Der Selbsthilfegedanke wird daran scheitern, dass in der Realität im Wesentlichen eine Gruppe mit geringer wirtschaftlicher Leistungsfähigkeit von einer Gruppe hoher wirtschaftlicher Lesitungsfähigeit über dem Umweg staatlicher Transferleistungen alimentiert wird. Aus der bedürftigen Gruppe leben viele über ein halbes Leben von Transferleistungen, während aus der Gruppe der Bessersituierten die meisten keinen Tag ihres Lebens auf Transferleistungen angewiesen sind. Das heißt schlicht: die Leistungsbezieher sind nicht im geringsten in der Lage ihren langfristigen Unterstützungsbedarf in den Perioden meist geringsten Einkommens aus eigenen Rücklagen zu decken. Ohne Transfer von den Besserverdienenden zu denjenigen, die im Prekariat leben, wird es nicht funktionieren. Nun führt aber diese Situation im Falle einer Ausweitung des Sozialsektors irgendwann einmal unweigerlich zum gesellschaftlichen Kollaps, wenn die Abgabenlast au Seiten der Leistungsträger eine solche kritische Höhe erreicht hat, dass die Motivation verloren geht. Der Alleinstehende Ingenieur, der merkt, dass er sich angesichts der hohen Abgabenlast nie Wohneigentum wird leisten können, dass er alleine nie eine Familie wird ernähren können, der einzusehen beginnt, dass er im Alter angesichts eines kolabierenden Rentensystems unweigerlich in das wirtschaftliche Prekariat absteigen wird, dem wird die Motivationsgrundlage für seinen Beitrag am Sozialsystem systematisch zerstört. Mit dem Rückzug der Leistungsträger aus dem System, etwa durch Arbeitsminderung oder Abwanderung, werden nun die Sozialleistungen auf Seiten der Bedürftigen unweigerlich sinken. Nun steht eine Gruppe Abgehängter, die zunehmend im sozialen Elend landen, einer Gruppe resignierter Leistungsverweigerer gegenüber, die sich um keinen Preis mehr ohne eigene Wohlstandsperspektive zum Unterhalt der prekären Gruppe melken lassen wollen. Damit ist ein tiefer Bruch in der Gesellschaft vorausprogrammiert.

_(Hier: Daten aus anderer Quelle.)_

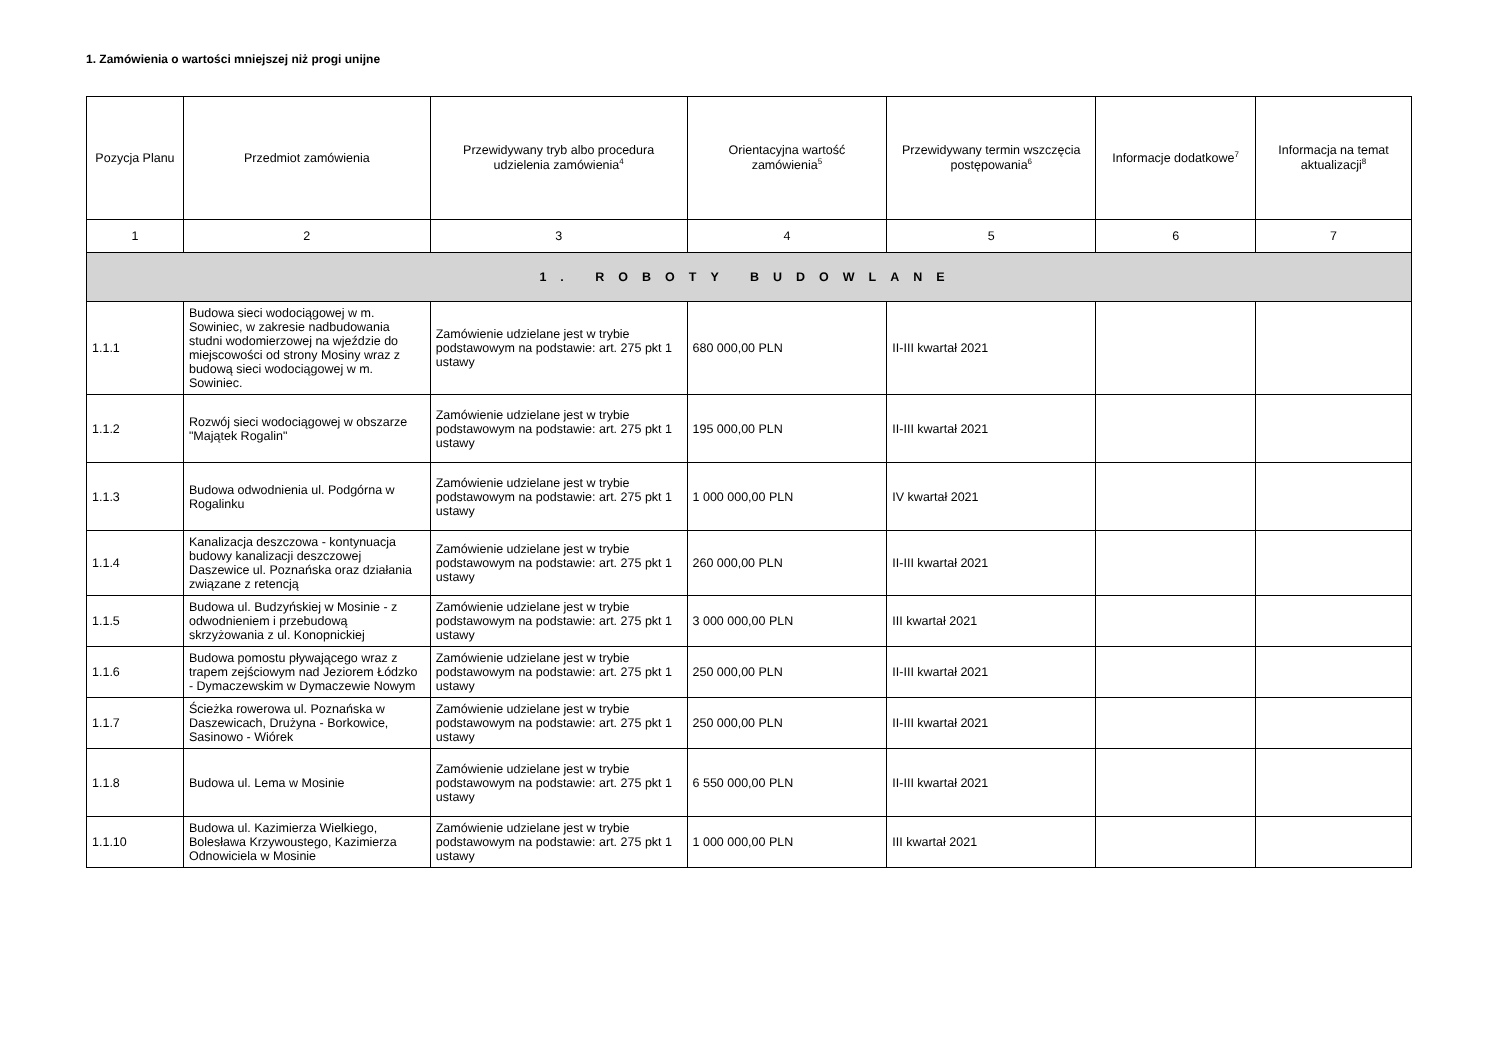1. Zamówienia o wartości mniejszej niż progi unijne
| Pozycja Planu | Przedmiot zamówienia | Przewidywany tryb albo procedura udzielenia zamówienia<sup>4</sup> | Orientacyjna wartość zamówienia<sup>5</sup> | Przewidywany termin wszczęcia postępowania<sup>6</sup> | Informacje dodatkowe<sup>7</sup> | Informacja na temat aktualizacji<sup>8</sup> |
| --- | --- | --- | --- | --- | --- | --- |
| 1 | 2 | 3 | 4 | 5 | 6 | 7 |
| 1. ROBOTY BUDOWLANE | | | | | | |
| 1.1.1 | Budowa sieci wodociągowej w m. Sowiniec, w zakresie nadbudowania studni wodomierzowej na wjeździe do miejscowości od strony Mosiny wraz z budową sieci wodociągowej w m. Sowiniec. | Zamówienie udzielane jest w trybie podstawowym na podstawie: art. 275 pkt 1 ustawy | 680 000,00 PLN | II-III kwartał 2021 | | |
| 1.1.2 | Rozwój sieci wodociągowej w obszarze "Majątek Rogalin" | Zamówienie udzielane jest w trybie podstawowym na podstawie: art. 275 pkt 1 ustawy | 195 000,00 PLN | II-III kwartał 2021 | | |
| 1.1.3 | Budowa odwodnienia ul. Podgórna w Rogalinku | Zamówienie udzielane jest w trybie podstawowym na podstawie: art. 275 pkt 1 ustawy | 1 000 000,00 PLN | IV kwartał 2021 | | |
| 1.1.4 | Kanalizacja deszczowa - kontynuacja budowy kanalizacji deszczowej Daszewice ul. Poznańska oraz działania związane z retencją | Zamówienie udzielane jest w trybie podstawowym na podstawie: art. 275 pkt 1 ustawy | 260 000,00 PLN | II-III kwartał 2021 | | |
| 1.1.5 | Budowa ul. Budzyńskiej w Mosinie - z odwodnieniem i przebudową skrzyżowania z ul. Konopnickiej | Zamówienie udzielane jest w trybie podstawowym na podstawie: art. 275 pkt 1 ustawy | 3 000 000,00 PLN | III kwartał 2021 | | |
| 1.1.6 | Budowa pomostu pływającego wraz z trapem zejściowym nad Jeziorem Łódzko - Dymaczewskim w Dymaczewie Nowym | Zamówienie udzielane jest w trybie podstawowym na podstawie: art. 275 pkt 1 ustawy | 250 000,00 PLN | II-III kwartał 2021 | | |
| 1.1.7 | Ścieżka rowerowa ul. Poznańska w Daszewicach, Drużyna - Borkowice, Sasinowo - Wiórek | Zamówienie udzielane jest w trybie podstawowym na podstawie: art. 275 pkt 1 ustawy | 250 000,00 PLN | II-III kwartał 2021 | | |
| 1.1.8 | Budowa ul. Lema w Mosinie | Zamówienie udzielane jest w trybie podstawowym na podstawie: art. 275 pkt 1 ustawy | 6 550 000,00 PLN | II-III kwartał 2021 | | |
| 1.1.10 | Budowa ul. Kazimierza Wielkiego, Bolesława Krzywoustego, Kazimierza Odnowiciela w Mosinie | Zamówienie udzielane jest w trybie podstawowym na podstawie: art. 275 pkt 1 ustawy | 1 000 000,00 PLN | III kwartał 2021 | | |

Bismarcks Einführung einer Sozialversicherung galt mir bislang als Großtat, aber ich verstehe, warum man das auch als verhängnisvollen oder wenigstens zweischneidigen Schritt in den Etatismus sehen kann. Hätte die SPD mehr Chuzpe, könnte sie demnach heute für sich beanspruchen, beinahe „Bismarcks Sozialgesetze verhindert“ zu haben. Das wäre dann aber wirklich ein „Treppenwitz der Geschichte“.